Après avoir hélé un taxi devant l’hôpital, j’explique au chauffeur qu’il me faut aller dans un supermarché, un Target ou un Walmart, ce qu’il y a de plus près. Youngstown a été nettoyée depuis ma dernière visite il y a environ quinze ans – peut-être grâce à l’argent généré par la présence de ZEP-Zeolite. Le centre-ville est devenu un mini-quartier des arts avec petites boutiques et paniers de fleurs pendus aux réverbères. Un peu plus loin, une vieille usine a été remise en service, ancrée par un Target et un magasin d’articles de sport.
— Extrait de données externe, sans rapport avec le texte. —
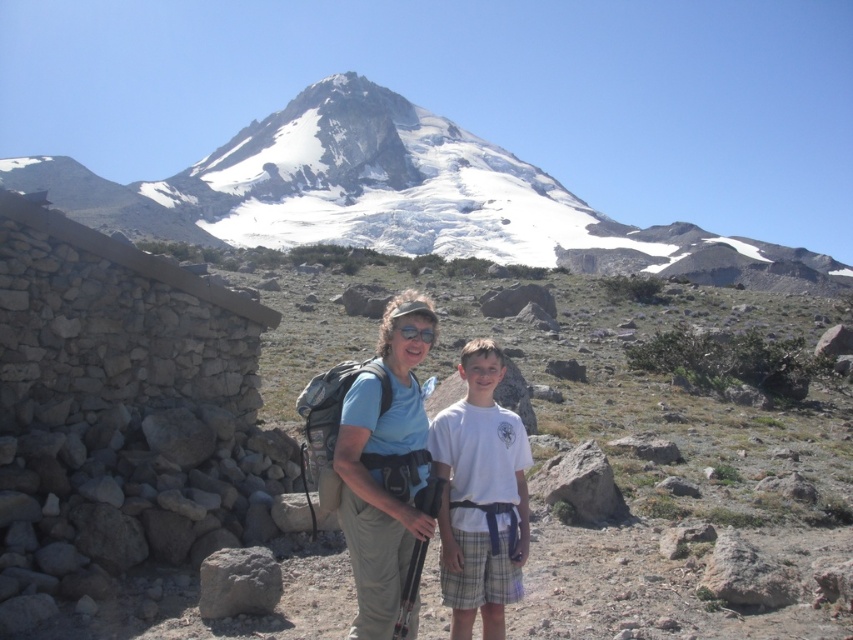
Question: Which of these objects is positioned closest to the matte blue shirt at center?

Choices:
 (A) white cotton shirt at center
 (B) white snow-covered mountain at upper center

Answer: (A)

Question: Does white snow-covered mountain at upper center appear under gray rough rock at lower left?

Choices:
 (A) yes
 (B) no

Answer: (B)

Question: Which of the following is the farthest from the observer?

Choices:
 (A) white cotton shirt at center
 (B) gray rough rock at lower left

Answer: (B)

Question: Among these points, which one is farthest from the camera?

Choices:
 (A) (374, 381)
 (B) (431, 214)
 (C) (248, 588)
 (D) (503, 493)

Answer: (B)

Question: Is the position of white cotton shirt at center more distant than that of gray rough rock at lower left?

Choices:
 (A) no
 (B) yes

Answer: (A)

Question: Can you confirm if white cotton shirt at center is bigger than gray rough rock at lower left?

Choices:
 (A) yes
 (B) no

Answer: (A)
Le taxi m’attend tandis que j’achète un smartphone à carte sous le nom de Glen Bower – le passeport est valide. Je me fais ensuite conduire par le taxi jusqu’à un hôtel EconoLodge sur l’autoroute, où je prends une chambre que je paie en liquide. Après avoir dormi quelques heures, je commande une pizza qu’on me livre, et je la mange en regardant la télé. Je paramètre mon téléphone et, dès que j’ai la connexion, appelle Gavril, me servant de Translator pour discuter avec lui en pidgin tchèque.
« Dominic ? Oh, bon Dieu, dit-il. Oh, Dieu merci, Dominic… »
Je lui raconte ce qui s’est passé, j’assure que je vais bien. Mais que je ne sais pas quoi faire. Il me demande si je suis capable d’acheter un billet pour Londres, s’il faut qu’il vienne me chercher ou si je peux le retrouver là-bas.
« Je crois pouvoir y arriver tout seul », lui dis-je.